* TEXT UNDER STUDY
Start of Block

Acetylation of cytidine residues boosts HIV-1 gene expression by increasing viral RNA stability

Covalent modifications added to individual nucleotides on mRNAs, called epitranscriptomic modifications, have recently emerged as key regulators of both cellular and viral mRNA function and RNA methylation has now been shown to enhance the replication of human immunodeficiency virus 1 (HIV-1) and several other viruses. Recently, acetylation of the N4 position of cytidine (ac4C) was reported to boost cellular mRNA function by increasing mRNA translation and stability. We therefore hypothesized that ac4C and N-acetyltransferase 10 (NAT10), the cellular enzyme that adds ac4C to RNAs, might also have been subverted by HIV-1 to increase viral gene expression. We now confirm that HIV-1 transcripts are indeed modified by addition of ac4C at multiple discreet sites and demonstrate that silent mutagenesis of a subset of these ac4C addition sites inhibits HIV-1 gene expression in cis. Moreover, reduced expression of NAT10, and the concomitant decrease in the level of ac4C on viral RNAs, inhibits HIV-1 replication by reducing HIV-1 RNA stability. Interestingly Remodelin, a previously reported inhibitor of NAT10 function, also inhibits HIV-1 replication without affecting cell viability, thus raising the possibility that the addition of ac4C to viral mRNAs might emerge as a novel cellular target for antiviral drug development.

End of Block

* ASSIGNED TASK
Answer each question from the text on cytidine acetylation in HIV-1:
(a) What is the name of the cellular enzyme that adds ac4C to RNAs?
(b) How does reduced NAT10 expression inhibit HIV-1 replication?
(c) According to the text, what effect does Remodelin have on cell viability?
These lines come from a source separate from the text above.

(Stored data)
Start of Block

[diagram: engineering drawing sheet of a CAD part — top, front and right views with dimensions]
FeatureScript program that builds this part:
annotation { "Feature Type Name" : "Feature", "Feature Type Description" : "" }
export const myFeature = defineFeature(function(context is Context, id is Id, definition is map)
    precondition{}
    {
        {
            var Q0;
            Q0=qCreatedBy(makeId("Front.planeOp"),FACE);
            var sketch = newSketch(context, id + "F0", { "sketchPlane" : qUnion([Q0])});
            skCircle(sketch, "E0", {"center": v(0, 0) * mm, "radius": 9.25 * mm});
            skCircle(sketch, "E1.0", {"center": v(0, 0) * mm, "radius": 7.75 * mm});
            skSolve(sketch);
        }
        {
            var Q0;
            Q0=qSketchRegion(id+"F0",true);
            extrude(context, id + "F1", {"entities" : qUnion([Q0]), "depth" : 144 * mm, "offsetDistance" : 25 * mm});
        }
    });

End of Block

* RESPONSE BOX
(a) N-acetyltransferase 10 (NAT10).
(b) It reduces HIV-1 RNA stability.
(c) Remodelin inhibits HIV-1 replication without affecting cell viability.